Fortunately, as software developers, we don’t need to know 501 things in order to accomplish our daily tasks. So my intention is write a list of programs with brief explanation for each one. I will extend the list whenever I find programs good enough to represent important computer techniques. At first sight, the programs in the list may seem random or unusual but they all demonstrate important aspects of commonly used concepts in computer programming. Here goes the first ten in no particular order:

  1. Nth Fibonacci number  – I know, I know… it is too simple. However, I think we often can learn from simple things. Let’s see what there is for us to learn. Fibonacci numbers are one of the canonical examples for recursion. They can be used to explain time complexity in a very easy manner as well. It’s also good to mention Binet’s formula and memoization technique.
  2. Conway’s Game of Life – I include this program in the list just because it is beautiful. It is an excellent example of how simple rules can lead to complex interaction. Cellular automation is used in computability theory, mathematics, physics, complexity science and theoretical biology just to mention a few. To the curious readers, I recommend to read about Wolfram code as well.
  3. Quine (self-replicating program) – It is really fun to write a quine in your favorite (Turing complete) programming language. While writing a quine program is fun and good for your creativity, it is worthy to note its deep connection with mathematical logic and fixed point in mathematics.
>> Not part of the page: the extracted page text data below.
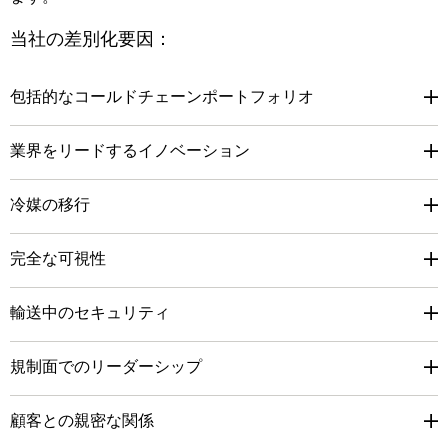
当社の差別化要因：
包括的なコールドチェーンポートフォリオ
業界をリードするイノベーション
冷媒の移行
完全な可視性
輸送中のセキュリティ
規制面でのリーダーシップ
顧客との親密な関係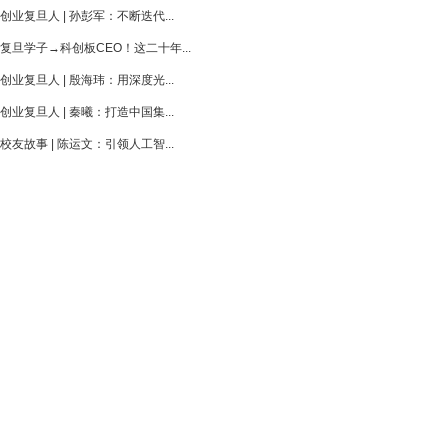
创业复旦人 | 孙彭军：不断迭代...
复旦学子→科创板CEO！这二十年...
创业复旦人 | 殷海玮：用深度光...
创业复旦人 | 秦曦：打造中国集...
校友故事 | 陈运文：引领人工智...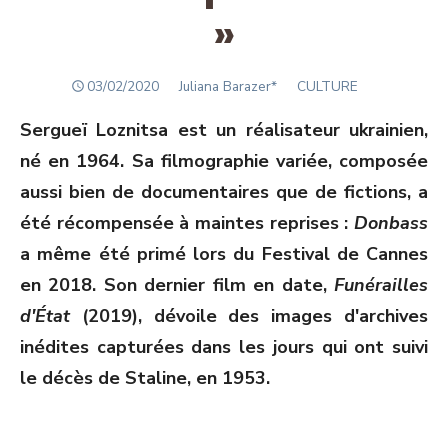
»
POSTED
Author
03/02/2020
Juliana Barazer*
CULTURE
ON
Sergueï Loznitsa est un réalisateur ukrainien,
né en 1964. Sa filmographie variée, composée
aussi bien de documentaires que de fictions, a
été récompensée à maintes reprises :
Donbass
a même été primé lors du Festival de Cannes
en 2018. Son dernier film en date,
Funérailles
d'
État
(2019), dévoile des images d'archives
inédites capturées dans les jours qui ont suivi
le décès de Staline, en 1953.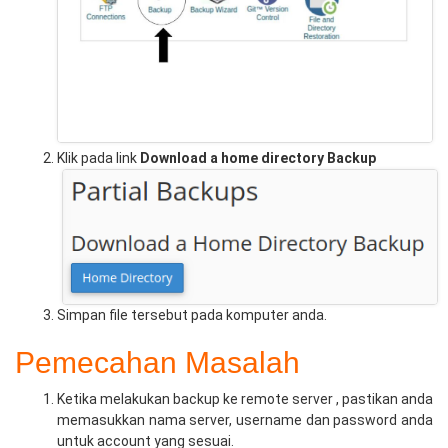
Klik pada link
Download a home directory Backup
Simpan file tersebut pada komputer anda.
Pemecahan Masalah
Ketika melakukan backup ke remote server , pastikan anda
memasukkan nama server, username dan password anda
untuk account yang sesuai.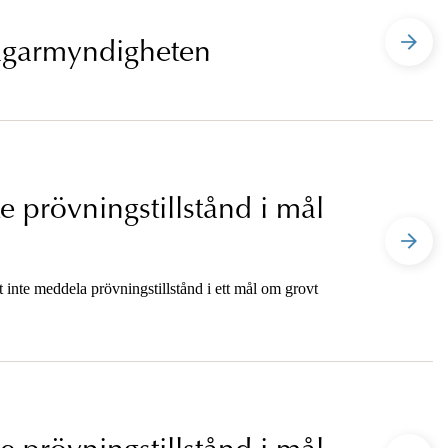
klagarmyndigheten
e prövningstillstånd i mål
 inte meddela prövningstillstånd i ett mål om grovt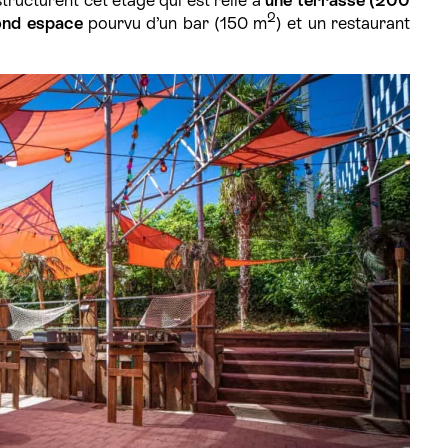
2
ond espace
pourvu d’un bar (150 m
) et un restaurant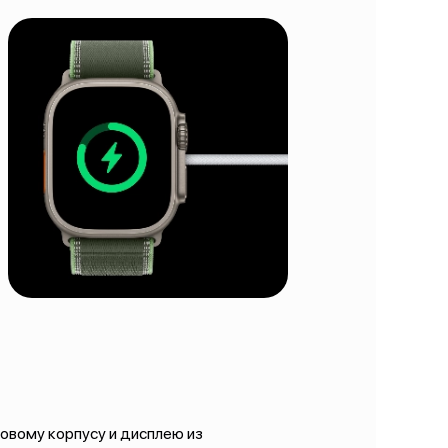
овому корпусу и дисплею из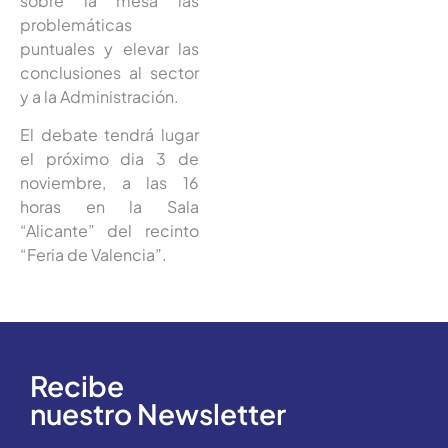
sobre la mesa las
problemáticas
puntuales y elevar las
conclusiones al sector
y a la Administración.
El debate tendrá lugar
el próximo dia 3 de
noviembre, a las 16
horas en la Sala
“Alicante” del recinto
“Feria de Valencia”.
Recibe
nuestro Newsletter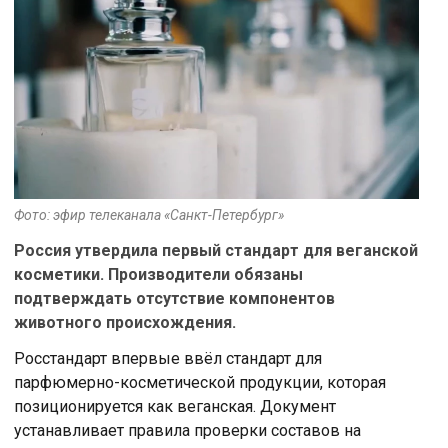
Фото: эфир телеканала «Санкт-Петербург»
Россия утвердила первый стандарт для веганской
косметики. Производители обязаны
подтверждать отсутствие компонентов
животного происхождения.
Росстандарт впервые ввёл стандарт для
парфюмерно-косметической продукции, которая
позиционируется как веганская. Документ
устанавливает правила проверки составов на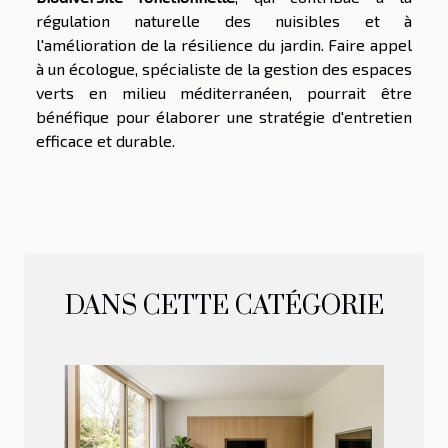
régulation naturelle des nuisibles et à
l'amélioration de la résilience du jardin. Faire appel
à un écologue, spécialiste de la gestion des espaces
verts en milieu méditerranéen, pourrait être
bénéfique pour élaborer une stratégie d'entretien
efficace et durable.
DANS CETTE CATÉGORIE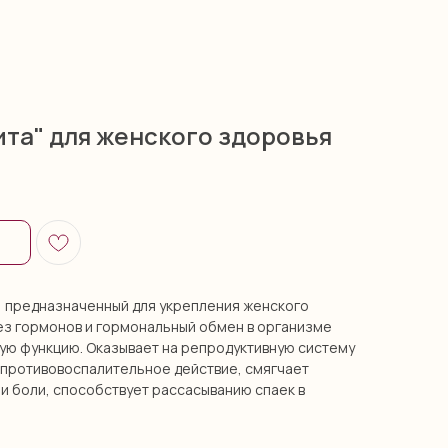
та" для женского здоровья
, предназначенный для укрепления женского
ез гормонов и гормональный обмен в организме
ую функцию. Оказывает на репродуктивную систему
противовоспалительное действие, смягчает
и боли, способствует рассасыванию спаек в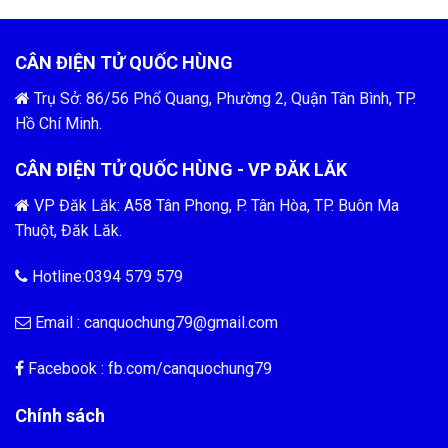
CÂN ĐIỆN TỬ QUỐC HÙNG
Trụ Sở: 86/56 Phổ Quang, Phường 2, Quận Tân Bình, TP.
Hồ Chí Minh.
CÂN ĐIỆN TỬ QUỐC HÙNG - VP ĐĂK LĂK
VP Đăk Lăk: A58 Tân Phong, P. Tân Hòa, TP. Buôn Ma
Thuột, Đăk Lăk.
Hotline:0394 579 579
Email :
canquochung79@gmail.com
Facebook : fb.com/
canquochung79
Chính sách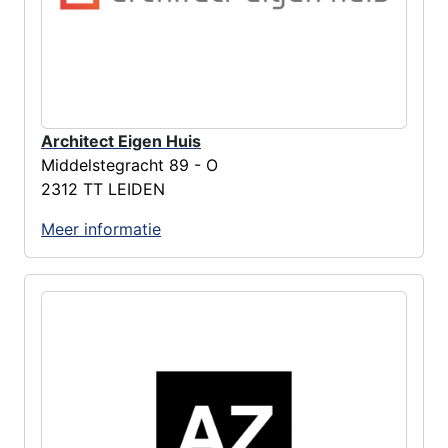
Architect Eigen Huis
Middelstegracht 89 - O
2312 TT LEIDEN
Meer informatie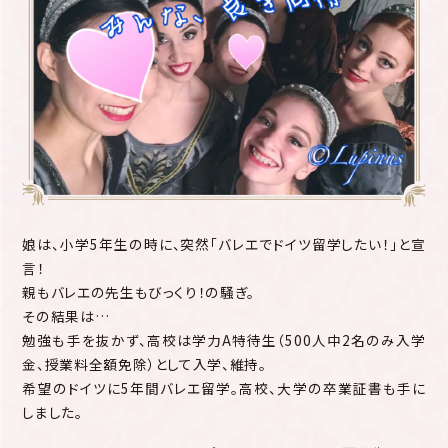
娘は、小学5年生の時に、突然「バレエでドイツ留学したい！」と宣
言！
親もバレエの先生もびっくり！の騒ぎ。
その結果は…
勉強も手を抜かず、高校は学力A特待生（500人中2名のみ入学
金、授業料全額免除）として入学、維持。
希望のドイツに5年間バレエ留学。高校、大学の卒業証書も手に
しました。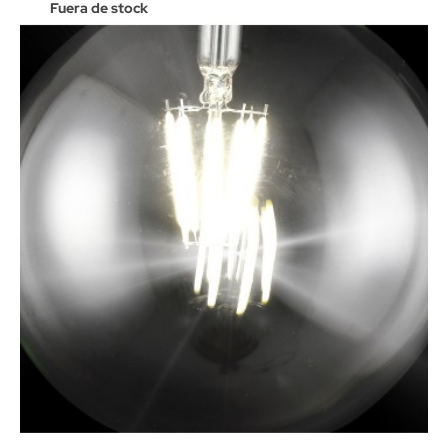
Fuera de stock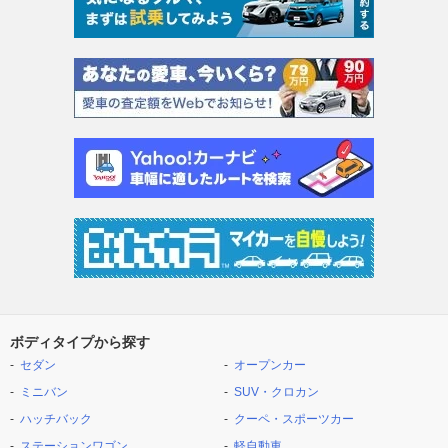
ボディタイプから探す
セダン
オープンカー
ミニバン
SUV・クロカン
ハッチバック
クーペ・スポーツカー
ステーションワゴン
軽自動車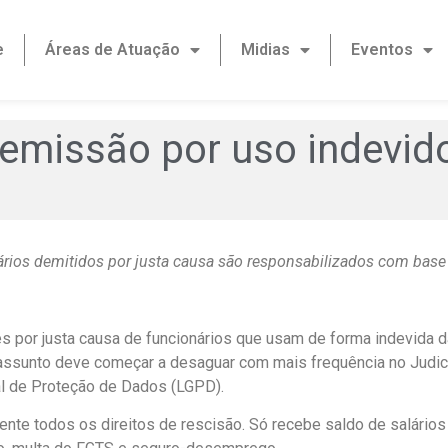
e
Áreas de Atuação
Midias
Eventos
demissão por uso indevid
rios demitidos por justa causa são responsabilizados com bas
s por justa causa de funcionários que usam de forma indevida 
assunto deve começar a desaguar com mais frequência no Judi
al de Proteção de Dados (LGPD).
nte todos os direitos de rescisão. Só recebe saldo de salários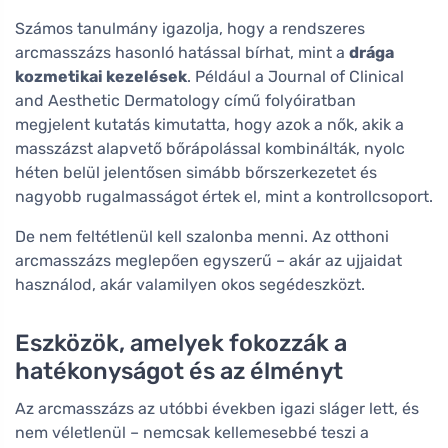
Számos tanulmány igazolja, hogy a rendszeres
arcmasszázs hasonló hatással bírhat, mint a
drága
kozmetikai kezelések
. Például a Journal of Clinical
and Aesthetic Dermatology című folyóiratban
megjelent kutatás kimutatta, hogy azok a nők, akik a
masszázst alapvető bőrápolással kombinálták, nyolc
héten belül jelentősen simább bőrszerkezetet és
nagyobb rugalmasságot értek el, mint a kontrollcsoport.
De nem feltétlenül kell szalonba menni. Az otthoni
arcmasszázs meglepően egyszerű – akár az ujjaidat
használod, akár valamilyen okos segédeszközt.
Eszközök, amelyek fokozzák a
hatékonyságot és az élményt
Az arcmasszázs az utóbbi években igazi sláger lett, és
nem véletlenül – nemcsak kellemesebbé teszi a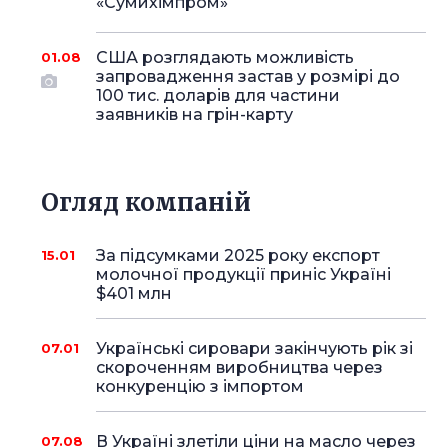
«Сумихімпром»
США розглядають можливість
01.08
запровадження застав у розмірі до
100 тис. доларів для частини
заявників на грін-карту
Огляд компаній
За підсумками 2025 року експорт
15.01
молочної продукції приніс Україні
$401 млн
Українські сировари закінчують рік зі
07.01
скороченням виробництва через
конкуренцію з імпортом
В Україні злетіли ціни на масло через
07.08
  4. Currency converter – While this program may not seem fun or a programming challenge, it’s a handy tool and it will make you familiar with units of measure concept which is important in numeric calculation.
  5. String searching – I guess this is one of most common tasks in our work. Every now and then we have to search for a given substring. While the naive implementation is easy to write, you will quickly find out that it is impractical for large strings due its time and space complexity. Then you will enter the wonderful world of Knuth–Morris–Pratt and Rabin–Karp string search algorithms. There are tons of scientific literature on the topic and most of it comes from bioinformatics and computational mathematics.
  6. Huffman coding – It is, by far, the easiest introduction into the information theory and lossless data compression. While nowadays there are much better data compression algorithms, the idea of Shannon entropy is still used.
  7. Line counting – Well, you may find this is too lame. Counting the lines of a text file is not a big deal until the file is small and can fit into the main memory. Then you quickly come with the idea of data buffer. While buffering is not a rocket science it is one of most practical and useful things in most code bases.
  8. Calculate definite integral – Yes, you read it right. At first you may wonder how calculus is related to computer programming. I chose this relatively simple program because it demonstrates important ideas used in numerical analysis such as approximation and sampling. Both ideas are very important in computer programming because everything in computer science is discrete in a broader sense. If your programming languages allows passing functions as parameters then you can write this program in functional programming style.
  9. Graph traversal – Graphs are one of the most commonly used data structures. While both depth-first search and breadth-first search algorithms are easy to understand, together they represent a duality which is common to find in the computer science.
  10. Tic-tac-toe game – Writing this game is one of the easiest introduction to game theory. The simplicity of the game allows you to comprehend hard ideas like NP-complete and NP-hard problems, backtracking algorithms, alpha-beta pruning and minmax rule.